Police release information in Cape Coral woman's death
CAPE CORAL, Fla. -Police say they are charging a Cape husband with the murder of his wife.
50-year-old Porfirio Rivera is facing a second-degree murder charge for the death of his wife Anna rivera.
On Sunday, she was found stabbed to death in the home they share on Northeast 18th Avenue. Porfirio Rivera was also found in the home with non-life-threatening injuries.
Detectives saying he tried to kill himself but was unsuccessful.
That investigation brings to light the issue of domestic abuse and what victims of this crime can do to protect themselves
One anti-domestic violence advocate said most abuse victims go back to the relationship an average of 7 times.

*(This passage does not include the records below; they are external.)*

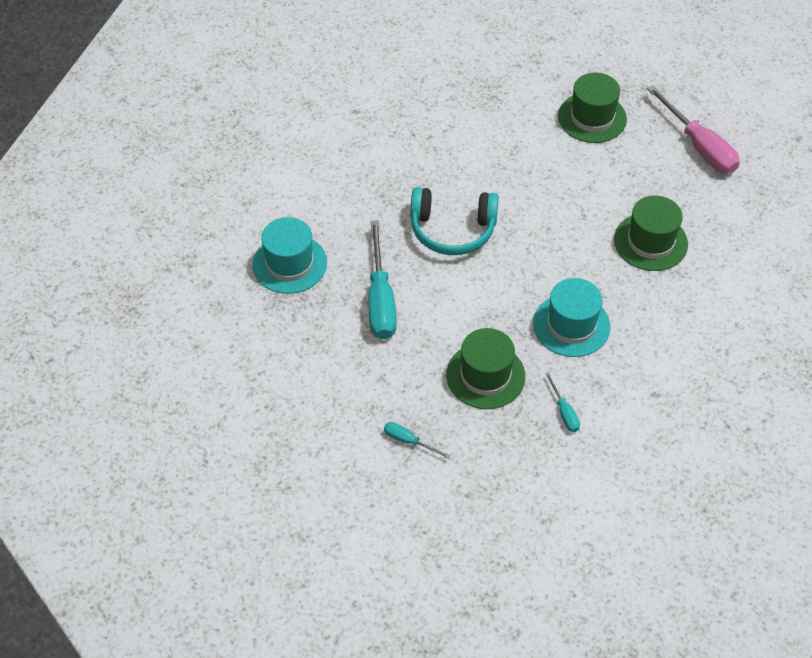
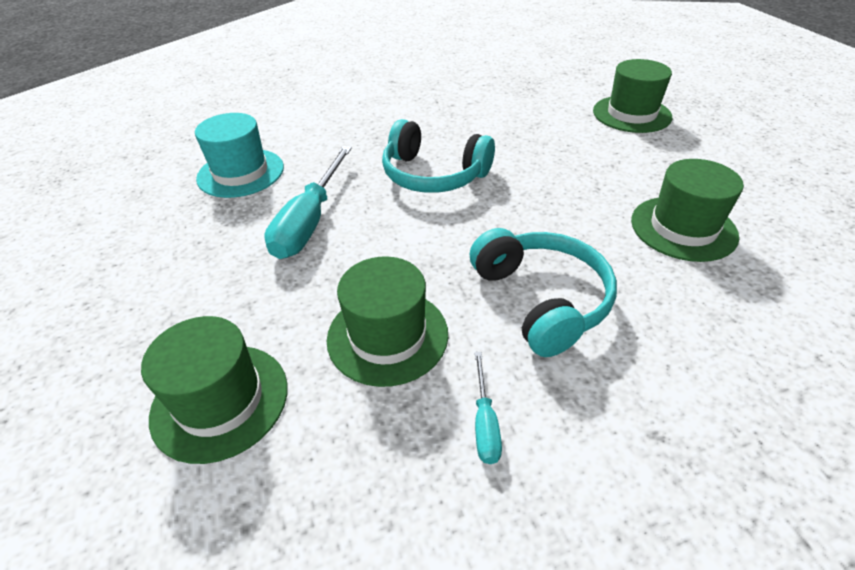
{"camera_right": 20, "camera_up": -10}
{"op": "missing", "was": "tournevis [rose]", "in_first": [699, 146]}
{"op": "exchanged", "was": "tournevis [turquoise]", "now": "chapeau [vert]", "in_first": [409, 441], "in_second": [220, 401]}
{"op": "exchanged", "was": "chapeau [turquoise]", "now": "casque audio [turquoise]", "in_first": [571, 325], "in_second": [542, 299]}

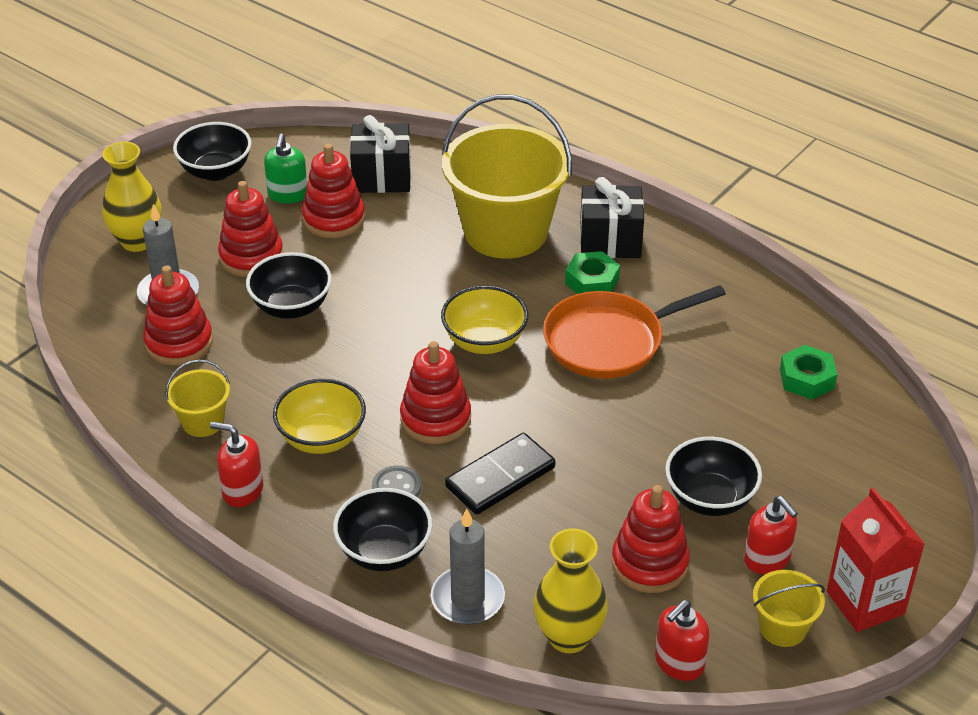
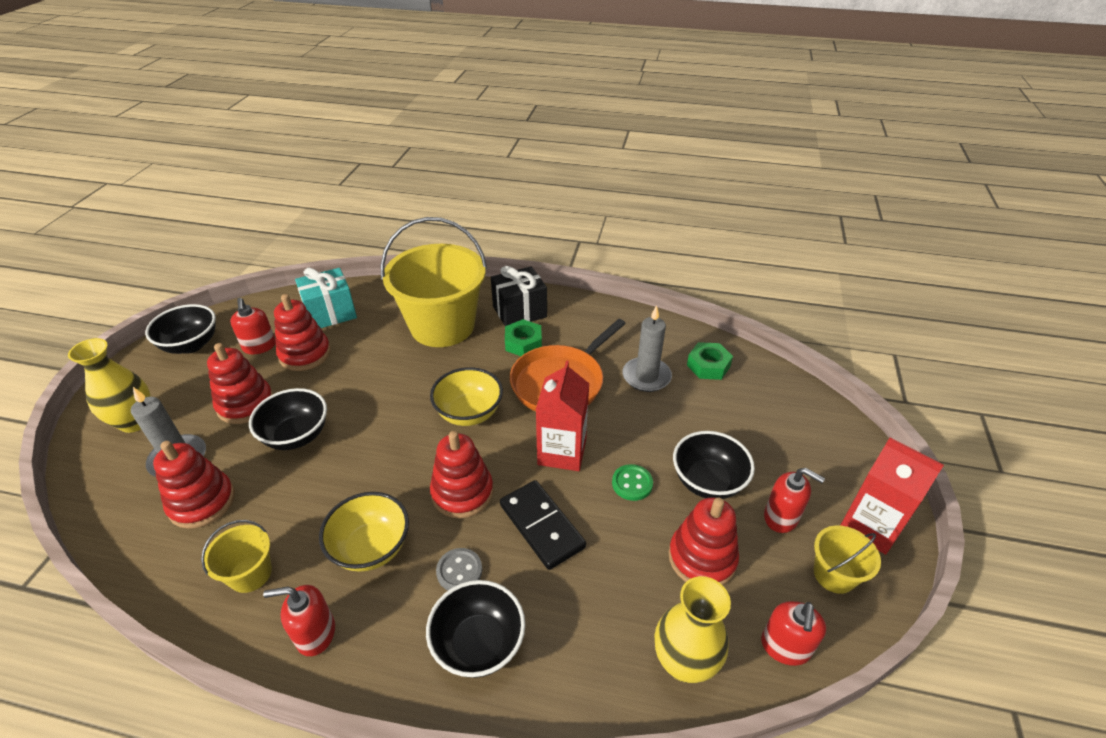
{"camera_right": -25, "camera_up": 0}
{"op": "appeared", "now": "brique de lait [rouge]", "in_second": [562, 452]}
{"op": "appeared", "now": "bouton [vert]", "in_second": [632, 483]}
{"op": "relocated", "was": "bougie [gris]", "in_first": [467, 599], "in_second": [646, 377]}
{"op": "colour", "was": "distributeur de savon [vert]", "now": "distributeur de savon [rouge]", "in_first": [288, 195], "in_second": [259, 346]}
{"op": "colour", "was": "cadeau [noir]", "now": "cadeau [turquoise]", "in_first": [382, 177], "in_second": [330, 313]}
{"op": "spun", "was": "domino [noir]", "in_first": [500, 477], "in_second": [542, 526], "clockwise": -60}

That was the case here, police were no strangers to the volatile relationship between Anna Rivera and her husband
"Abuse always escalates, it always escalates," stressed Colleen Henderson with Abuse Counseling and Treatment.

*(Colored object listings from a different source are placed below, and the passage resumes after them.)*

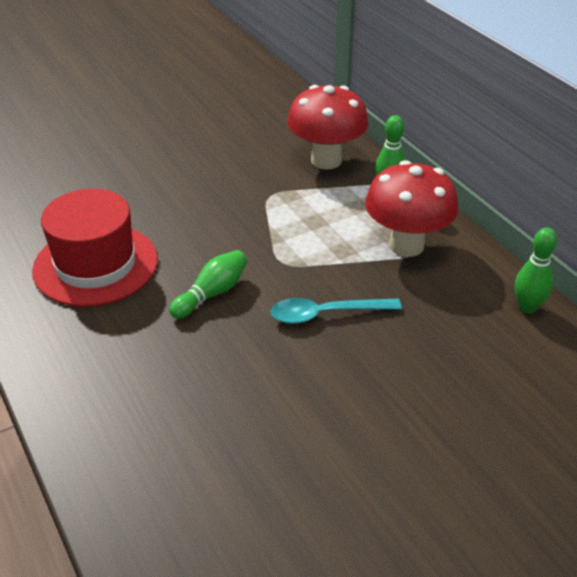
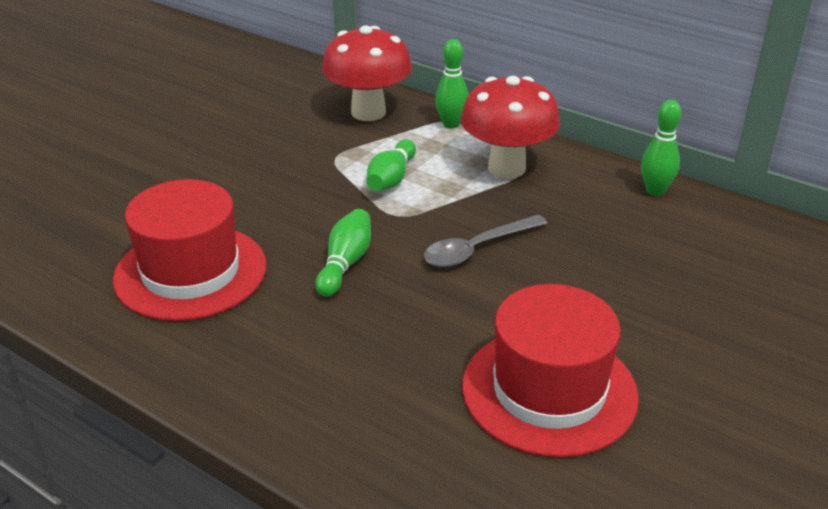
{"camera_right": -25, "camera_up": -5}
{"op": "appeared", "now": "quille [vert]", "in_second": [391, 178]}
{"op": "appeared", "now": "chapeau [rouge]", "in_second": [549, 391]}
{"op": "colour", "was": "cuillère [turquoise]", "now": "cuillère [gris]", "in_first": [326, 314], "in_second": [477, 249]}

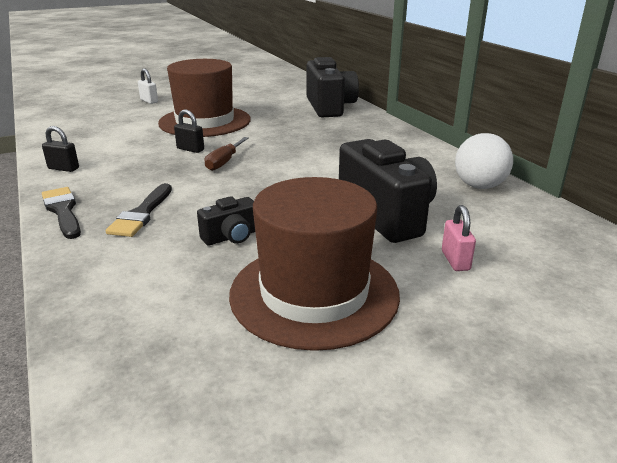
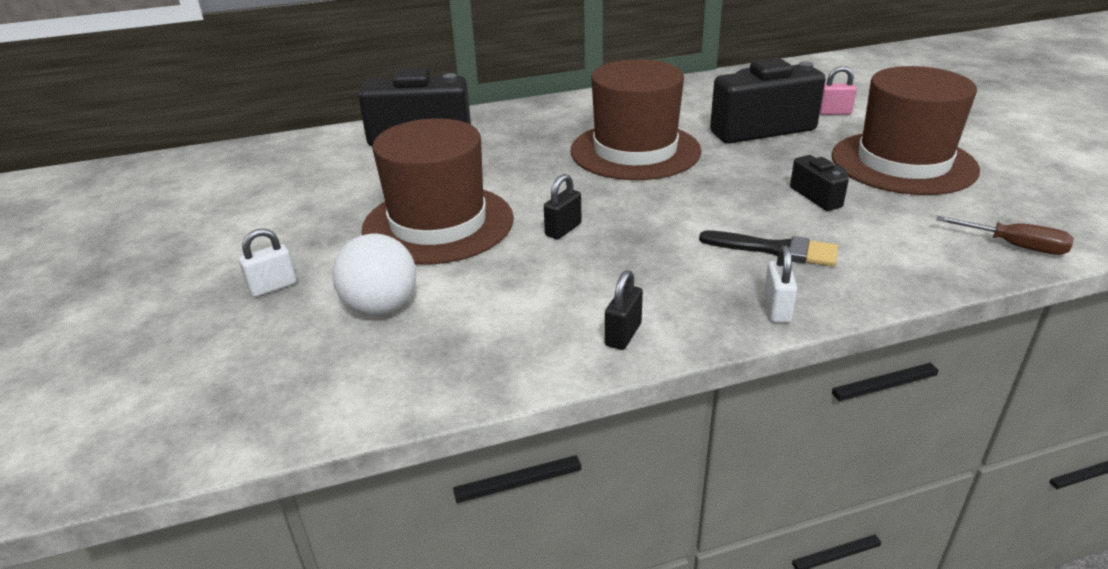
{"camera_right": -80, "camera_up": 5}
{"op": "appeared", "now": "chapeau [marron]", "in_second": [635, 151]}
{"op": "relocated", "was": "tournevis [marron]", "in_first": [224, 162], "in_second": [1015, 246]}
{"op": "relocated", "was": "balle [blanc]", "in_first": [479, 186], "in_second": [381, 307]}
{"op": "exchanged", "was": "pinceau [noir]", "now": "cadenas [blanc]", "in_first": [63, 211], "in_second": [776, 309]}

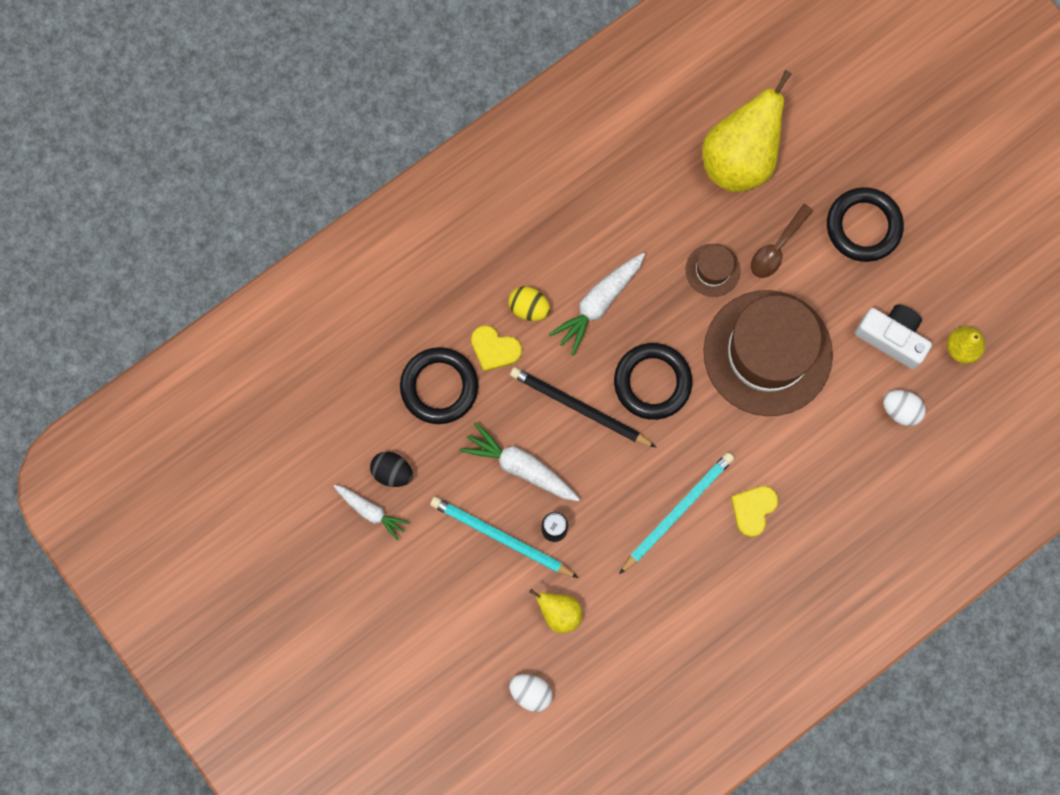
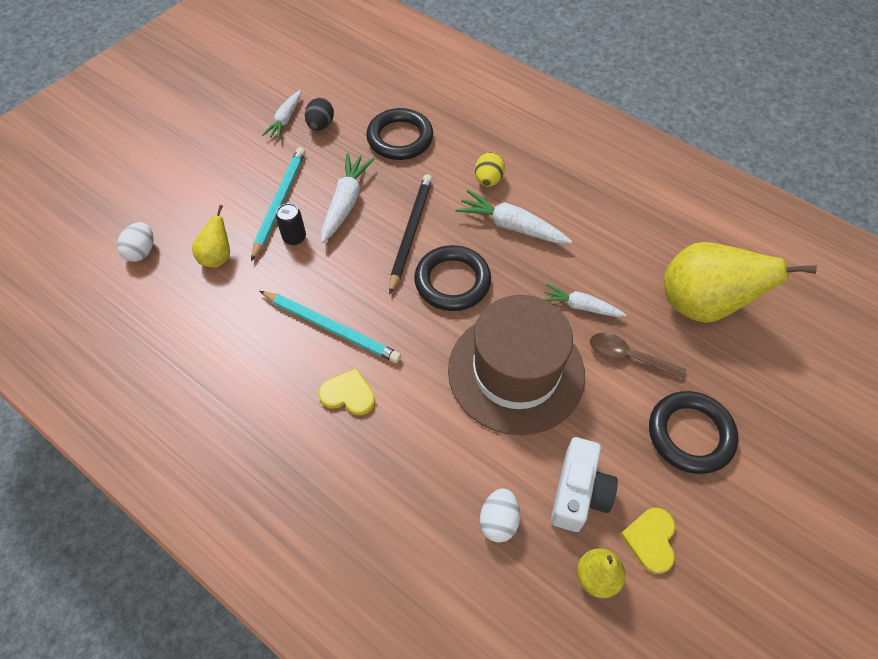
{"camera_right": 75, "camera_up": -20}
{"op": "relocated", "was": "cœur [jaune]", "in_first": [494, 349], "in_second": [651, 540]}
{"op": "exchanged", "was": "chapeau [marron]", "now": "carotte [blanc]", "in_first": [712, 270], "in_second": [581, 306]}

That is what happened here until it ended in murder.
"Porfirio Rivera has twice been arrested by the Cape Coral Police Department on charges of domestic violence battery," said Lt. Tony Sizemore with Cape PD. "Once in August of 2006 and once October 2012. In both instances, Anna Rivera was the victim."
Porfirio now sits in jail on charges of second-degree murder after police walk in on a grizzly scene.
"Anna's body was discovered on the kitchen floor in a pool of blood," Lt. Sizemore said.
Police say she was stabbed, allegedly by her husband. He too was found injured in the kitchen after apparently stabbing himself.
"Mr. Rivera was interviewed by Cape Coral Police Major Crimes Detectives where he confessed to killing his wife Anna," said Lt. Sizemore.
Police say they were alerted by Anna's friend who got a call for Porfirio saying he committed the crime.
So what should you do if you are a victim of domestic abuse?
"Please reach out, tell a friend, tell the police department," urged Lt. Sizemore.
Henderson says identifying there's a problem can be hard.
"You get used to name calling," she said. "Then you get used to name calling in front of the kids, or you get used to being shoved or you get used to being yelled at. People that are involved in these relationships may not feel like they are in serious danger."
She says if you're going through this, you're not alone.
"I think the most important thing about any topic is education," said Henderson. "You have to know what your options are."
Colleen advises against couples counseling saying that's when secrets are talked about publicly.
She also says if you are thinking about leaving a violent relationship, get a safety plan in place ahead of time.